Italy’s public TV journalists to strike over political influence

Journalists at Italy's RAI public broadcaster on Thursday announced a 24-hour walkout next month, citing concerns over politicisation under Giorgia Meloni's hard-right government.

Italy's public TV journalists to strike over political influence

The strike comes after Albanian Prime Minister Edi Rama — who is close to Meloni — called a top RAI editor to complain about a television report into Italy’s controversial migration deal with his country.

The Usigrai trade union called the strike from May 6 to May 7 saying talks with management had failed to address their concerns.

It cited numerous issues, including staff shortages and contract issues, but in first place was “the suffocating control over journalistic work, with the attempt to reduce RAI to a megaphone for the government”.

It had already used that phrase to object to what critics say is the increasing influence over RAI by figures close to Prime Minister Meloni, who leads Italy’s most right-wing government since World War II.

READ ALSO: Italy marks liberation from Fascism amid TV censorship row

However, another union of RAI journalists, Unirai, said they would not join what they called a “political” strike, defending the return to “pluralism” at the broadcaster.

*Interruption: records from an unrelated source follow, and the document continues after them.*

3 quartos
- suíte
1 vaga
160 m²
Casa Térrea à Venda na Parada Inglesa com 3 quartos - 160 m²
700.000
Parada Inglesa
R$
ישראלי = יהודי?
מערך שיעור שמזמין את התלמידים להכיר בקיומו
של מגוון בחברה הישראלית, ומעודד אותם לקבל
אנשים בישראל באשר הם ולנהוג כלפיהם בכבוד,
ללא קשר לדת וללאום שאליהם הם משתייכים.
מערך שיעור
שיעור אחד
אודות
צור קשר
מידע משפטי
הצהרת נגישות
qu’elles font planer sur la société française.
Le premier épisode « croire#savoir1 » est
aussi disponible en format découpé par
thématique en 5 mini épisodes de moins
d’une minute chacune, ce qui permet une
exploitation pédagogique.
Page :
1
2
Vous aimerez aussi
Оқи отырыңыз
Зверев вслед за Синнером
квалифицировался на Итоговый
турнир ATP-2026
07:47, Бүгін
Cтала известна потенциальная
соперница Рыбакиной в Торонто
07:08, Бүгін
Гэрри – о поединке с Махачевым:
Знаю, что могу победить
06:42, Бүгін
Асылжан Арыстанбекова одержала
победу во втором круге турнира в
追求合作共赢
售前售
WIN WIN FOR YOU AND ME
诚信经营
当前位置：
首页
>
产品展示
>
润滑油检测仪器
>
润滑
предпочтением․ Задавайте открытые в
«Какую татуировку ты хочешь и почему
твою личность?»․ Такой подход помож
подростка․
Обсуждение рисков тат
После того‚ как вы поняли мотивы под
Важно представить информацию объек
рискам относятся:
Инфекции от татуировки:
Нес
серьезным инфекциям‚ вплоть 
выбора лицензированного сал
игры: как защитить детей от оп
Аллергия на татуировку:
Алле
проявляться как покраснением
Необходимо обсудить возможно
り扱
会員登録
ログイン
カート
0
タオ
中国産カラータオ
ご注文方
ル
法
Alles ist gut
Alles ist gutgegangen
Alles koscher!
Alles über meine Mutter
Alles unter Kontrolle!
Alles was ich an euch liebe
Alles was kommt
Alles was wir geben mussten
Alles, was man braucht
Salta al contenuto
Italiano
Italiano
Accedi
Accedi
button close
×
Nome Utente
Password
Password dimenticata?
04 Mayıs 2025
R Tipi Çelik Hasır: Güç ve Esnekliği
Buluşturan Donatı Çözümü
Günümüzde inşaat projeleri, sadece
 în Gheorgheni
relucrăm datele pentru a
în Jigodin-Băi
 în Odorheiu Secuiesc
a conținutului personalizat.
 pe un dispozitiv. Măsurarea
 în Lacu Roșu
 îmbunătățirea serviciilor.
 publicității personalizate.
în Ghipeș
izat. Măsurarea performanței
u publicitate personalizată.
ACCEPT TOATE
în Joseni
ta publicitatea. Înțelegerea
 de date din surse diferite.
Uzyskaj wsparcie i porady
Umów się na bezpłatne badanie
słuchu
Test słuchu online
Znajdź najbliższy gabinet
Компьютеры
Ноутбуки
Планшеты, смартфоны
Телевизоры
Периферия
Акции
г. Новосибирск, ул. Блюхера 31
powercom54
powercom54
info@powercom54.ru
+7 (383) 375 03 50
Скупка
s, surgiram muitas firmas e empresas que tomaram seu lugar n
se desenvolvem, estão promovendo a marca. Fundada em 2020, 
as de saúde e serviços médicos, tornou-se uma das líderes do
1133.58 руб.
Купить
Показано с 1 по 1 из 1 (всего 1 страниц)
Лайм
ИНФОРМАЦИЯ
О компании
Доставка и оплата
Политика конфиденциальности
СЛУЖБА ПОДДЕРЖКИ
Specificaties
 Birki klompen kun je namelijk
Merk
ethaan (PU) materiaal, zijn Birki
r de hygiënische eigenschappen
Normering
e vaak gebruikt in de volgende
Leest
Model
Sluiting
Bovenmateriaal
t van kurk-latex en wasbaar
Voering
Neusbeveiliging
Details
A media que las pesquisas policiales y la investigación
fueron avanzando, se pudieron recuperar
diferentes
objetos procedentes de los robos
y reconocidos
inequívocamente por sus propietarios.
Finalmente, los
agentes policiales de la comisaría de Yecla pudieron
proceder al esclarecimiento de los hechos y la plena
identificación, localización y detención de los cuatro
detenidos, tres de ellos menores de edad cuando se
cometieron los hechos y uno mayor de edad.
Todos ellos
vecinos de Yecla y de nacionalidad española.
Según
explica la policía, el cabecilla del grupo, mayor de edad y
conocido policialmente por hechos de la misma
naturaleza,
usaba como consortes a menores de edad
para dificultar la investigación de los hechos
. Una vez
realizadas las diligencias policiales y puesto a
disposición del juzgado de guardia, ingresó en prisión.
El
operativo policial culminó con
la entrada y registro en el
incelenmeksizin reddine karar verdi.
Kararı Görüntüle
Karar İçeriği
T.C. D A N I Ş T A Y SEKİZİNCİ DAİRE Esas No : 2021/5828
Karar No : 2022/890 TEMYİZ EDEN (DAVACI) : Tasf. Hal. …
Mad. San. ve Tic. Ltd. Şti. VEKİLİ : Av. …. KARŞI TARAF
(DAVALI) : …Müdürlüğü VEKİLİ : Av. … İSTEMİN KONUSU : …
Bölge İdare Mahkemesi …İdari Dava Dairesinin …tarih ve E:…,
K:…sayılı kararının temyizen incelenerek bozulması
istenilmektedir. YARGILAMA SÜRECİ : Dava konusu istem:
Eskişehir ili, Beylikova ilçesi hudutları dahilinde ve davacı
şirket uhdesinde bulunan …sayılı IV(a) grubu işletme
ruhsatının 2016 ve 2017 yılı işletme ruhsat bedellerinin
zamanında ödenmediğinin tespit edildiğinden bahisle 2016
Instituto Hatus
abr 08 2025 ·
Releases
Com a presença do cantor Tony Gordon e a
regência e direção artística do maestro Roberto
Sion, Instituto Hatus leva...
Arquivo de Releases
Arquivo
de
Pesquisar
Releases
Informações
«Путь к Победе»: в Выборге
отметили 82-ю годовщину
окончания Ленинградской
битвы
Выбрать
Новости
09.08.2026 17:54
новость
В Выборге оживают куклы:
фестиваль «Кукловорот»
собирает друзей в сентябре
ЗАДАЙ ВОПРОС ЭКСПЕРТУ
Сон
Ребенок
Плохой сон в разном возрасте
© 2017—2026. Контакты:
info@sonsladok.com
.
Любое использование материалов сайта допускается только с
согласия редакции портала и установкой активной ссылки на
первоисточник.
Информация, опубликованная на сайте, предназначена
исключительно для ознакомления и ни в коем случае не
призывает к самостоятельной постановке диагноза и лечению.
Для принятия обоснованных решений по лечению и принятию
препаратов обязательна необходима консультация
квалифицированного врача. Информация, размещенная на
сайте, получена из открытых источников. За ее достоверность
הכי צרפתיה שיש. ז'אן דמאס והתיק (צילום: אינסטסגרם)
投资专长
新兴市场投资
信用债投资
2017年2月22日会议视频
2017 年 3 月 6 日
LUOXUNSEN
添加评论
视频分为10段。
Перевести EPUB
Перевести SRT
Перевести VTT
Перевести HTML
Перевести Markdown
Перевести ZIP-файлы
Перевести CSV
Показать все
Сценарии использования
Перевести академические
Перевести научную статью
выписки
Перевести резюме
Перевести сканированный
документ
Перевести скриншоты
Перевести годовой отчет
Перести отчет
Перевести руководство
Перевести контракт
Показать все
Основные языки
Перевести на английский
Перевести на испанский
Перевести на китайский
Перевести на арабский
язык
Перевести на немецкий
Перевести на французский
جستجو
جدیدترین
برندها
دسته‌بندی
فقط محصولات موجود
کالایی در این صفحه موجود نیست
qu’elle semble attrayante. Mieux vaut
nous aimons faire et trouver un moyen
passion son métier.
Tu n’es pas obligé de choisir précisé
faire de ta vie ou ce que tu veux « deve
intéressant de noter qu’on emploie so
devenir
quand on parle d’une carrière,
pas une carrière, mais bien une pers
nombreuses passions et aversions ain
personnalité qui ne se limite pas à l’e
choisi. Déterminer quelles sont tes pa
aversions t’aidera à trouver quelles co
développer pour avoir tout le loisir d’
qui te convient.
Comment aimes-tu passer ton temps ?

Funded in part by a licence fee and with top managers long chosen by politicians, RAI’s independence has always been an issue of debate.

But the arrival in power of Meloni — leader of the far-right Brothers of Italy party, who formed a coalition with Matteo Salvini’s far-right League party and the late Silvio Berlusconi’s right-wing Forza Italia — redoubled concerns.

Tensions erupted at the weekend amid accusations RAI censored a speech by a leading writer criticising Meloni ahead of Liberation Day on April 25, when Italians mark the defeat of Fascism and the Nazis at the end of World War II.

Both RAI’s management and Meloni have denied censorship, and the premier posted the text of the monologue on her social media.

In another twist, Albania’s premier confirmed Thursday he called senior RAI editor Paolo Corsini about an TV report on Sunday into Italy’s plans to build two migration processing centres on Albanian territory.

Rama told La Stampa newspaper the report was “biased” and contained “lies” – adding that he had not raised the issue with Meloni.

The Report programme claimed the costs of migrant centres, which are under construction, were already “out of control” and raised questions about criminals benefiting from the project.